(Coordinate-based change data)
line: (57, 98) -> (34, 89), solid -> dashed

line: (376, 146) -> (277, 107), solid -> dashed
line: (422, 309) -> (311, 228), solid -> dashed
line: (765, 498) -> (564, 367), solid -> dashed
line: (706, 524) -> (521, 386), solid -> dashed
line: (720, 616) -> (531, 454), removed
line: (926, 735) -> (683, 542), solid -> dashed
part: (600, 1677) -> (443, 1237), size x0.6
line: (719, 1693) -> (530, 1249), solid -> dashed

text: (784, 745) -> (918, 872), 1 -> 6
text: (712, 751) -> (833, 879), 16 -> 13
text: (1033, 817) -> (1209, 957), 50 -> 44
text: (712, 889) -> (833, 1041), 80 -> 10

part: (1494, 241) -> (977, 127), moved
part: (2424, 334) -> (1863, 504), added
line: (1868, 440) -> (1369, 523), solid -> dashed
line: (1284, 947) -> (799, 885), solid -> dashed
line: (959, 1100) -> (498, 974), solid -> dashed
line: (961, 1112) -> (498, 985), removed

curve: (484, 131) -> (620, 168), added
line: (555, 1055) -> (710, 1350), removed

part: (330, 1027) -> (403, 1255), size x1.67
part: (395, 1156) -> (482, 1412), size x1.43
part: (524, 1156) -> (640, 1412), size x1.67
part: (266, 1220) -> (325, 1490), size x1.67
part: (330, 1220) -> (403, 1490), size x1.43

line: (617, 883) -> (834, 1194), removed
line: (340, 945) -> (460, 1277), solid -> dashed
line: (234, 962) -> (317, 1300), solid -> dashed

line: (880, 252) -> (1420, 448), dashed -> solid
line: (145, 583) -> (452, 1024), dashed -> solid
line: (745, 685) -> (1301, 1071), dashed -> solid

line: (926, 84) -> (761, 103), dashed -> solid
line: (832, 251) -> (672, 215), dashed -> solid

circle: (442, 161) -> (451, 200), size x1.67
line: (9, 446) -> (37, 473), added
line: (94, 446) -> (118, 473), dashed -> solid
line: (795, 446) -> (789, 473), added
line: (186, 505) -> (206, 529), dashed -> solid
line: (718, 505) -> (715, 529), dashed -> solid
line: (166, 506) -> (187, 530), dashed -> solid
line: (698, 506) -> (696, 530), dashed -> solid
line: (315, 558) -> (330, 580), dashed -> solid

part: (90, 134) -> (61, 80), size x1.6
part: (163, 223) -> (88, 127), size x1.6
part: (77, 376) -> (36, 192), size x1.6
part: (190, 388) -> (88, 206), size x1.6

▸ Work to complete
From the line that has "line: (765, 498)" through the line that has "part: (330, 1027) -> (403, 1255), size x1.67", copy every line exactly as it appears above, and leave out all others.

▸ Response area
line: (765, 498) -> (564, 367), solid -> dashed
line: (706, 524) -> (521, 386), solid -> dashed
line: (720, 616) -> (531, 454), removed
line: (926, 735) -> (683, 542), solid -> dashed
part: (600, 1677) -> (443, 1237), size x0.6
line: (719, 1693) -> (530, 1249), solid -> dashed

text: (784, 745) -> (918, 872), 1 -> 6
text: (712, 751) -> (833, 879), 16 -> 13
text: (1033, 817) -> (1209, 957), 50 -> 44
text: (712, 889) -> (833, 1041), 80 -> 10

part: (1494, 241) -> (977, 127), moved
part: (2424, 334) -> (1863, 504), added
line: (1868, 440) -> (1369, 523), solid -> dashed
line: (1284, 947) -> (799, 885), solid -> dashed
line: (959, 1100) -> (498, 974), solid -> dashed
line: (961, 1112) -> (498, 985), removed

curve: (484, 131) -> (620, 168), added
line: (555, 1055) -> (710, 1350), removed

part: (330, 1027) -> (403, 1255), size x1.67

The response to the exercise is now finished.